# Work order
Summarize the letter below in two sentences.

# Source document
--------------------------------

JTNN Board, Heroin Awareness Committee Chair
Re “Stairway to hell” (Feature story, May 19):
Imagine if we could eliminate all of our nation’s heroin dealers—Switzerland did.
Imagine if we could reduce the number of heroin addicts by 82 percent—Switzerland did.
Imagine if we could dramatically reduce our overall crime rate—Switzerland did.
Imagine if we could eliminate virtually all deaths from heroin—Switzerland did.
How did they do it?
In 1994, Switzerland started an experimental program to sell heroin addicts the drug at very low cost, even giving it to the addicts who couldn’t afford it. In 2008, 68 percent of the Swiss voted to make the program permanent. Have Swiss heroin-addiction rates skyrocketed? No, they have fallen dramatically. So has their overall crime rate.
Will we adopt Switzerland’s heroin policy? Probably not. Too many people, industries and institutions have a vested financial interest in maintaining the status quo of drug prohibition.

--------------------------------

# Data extract
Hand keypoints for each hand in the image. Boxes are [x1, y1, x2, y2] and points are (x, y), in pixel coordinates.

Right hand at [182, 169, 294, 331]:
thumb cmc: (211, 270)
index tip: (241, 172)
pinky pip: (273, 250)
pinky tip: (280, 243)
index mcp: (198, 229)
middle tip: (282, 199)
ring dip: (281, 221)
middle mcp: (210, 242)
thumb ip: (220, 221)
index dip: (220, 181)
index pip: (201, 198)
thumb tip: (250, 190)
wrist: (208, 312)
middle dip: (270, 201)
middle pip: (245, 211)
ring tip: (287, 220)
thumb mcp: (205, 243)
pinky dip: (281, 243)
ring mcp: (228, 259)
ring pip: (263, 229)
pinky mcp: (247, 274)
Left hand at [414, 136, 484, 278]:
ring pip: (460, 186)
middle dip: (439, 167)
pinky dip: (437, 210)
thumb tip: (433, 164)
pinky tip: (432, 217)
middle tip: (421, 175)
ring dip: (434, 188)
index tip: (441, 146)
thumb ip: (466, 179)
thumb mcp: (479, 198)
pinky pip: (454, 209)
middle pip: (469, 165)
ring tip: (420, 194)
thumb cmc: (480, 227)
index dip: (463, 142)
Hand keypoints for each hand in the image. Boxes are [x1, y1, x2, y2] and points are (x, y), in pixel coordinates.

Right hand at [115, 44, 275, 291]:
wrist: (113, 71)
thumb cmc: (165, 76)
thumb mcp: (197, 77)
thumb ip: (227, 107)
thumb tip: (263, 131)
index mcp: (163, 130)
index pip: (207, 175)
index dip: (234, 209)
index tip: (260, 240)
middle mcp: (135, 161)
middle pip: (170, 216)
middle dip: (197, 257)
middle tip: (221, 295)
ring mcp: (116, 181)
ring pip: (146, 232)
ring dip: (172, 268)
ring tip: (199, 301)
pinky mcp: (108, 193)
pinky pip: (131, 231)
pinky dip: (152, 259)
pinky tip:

--------------------------------

# Solution for this task
Since 1994, Switzerland has sold heroin to addicts at very low cost, and given it free to those who couldn't afford it, in a program that 68 percent of Swiss voters made permanent in 2008. The letter credits the program with eliminating dealers, cutting the number of addicts by 82 percent, lowering crime and ending virtually all heroin deaths, but the writer expects it will probably not be adopted because too many people, industries and institutions profit from drug prohibition.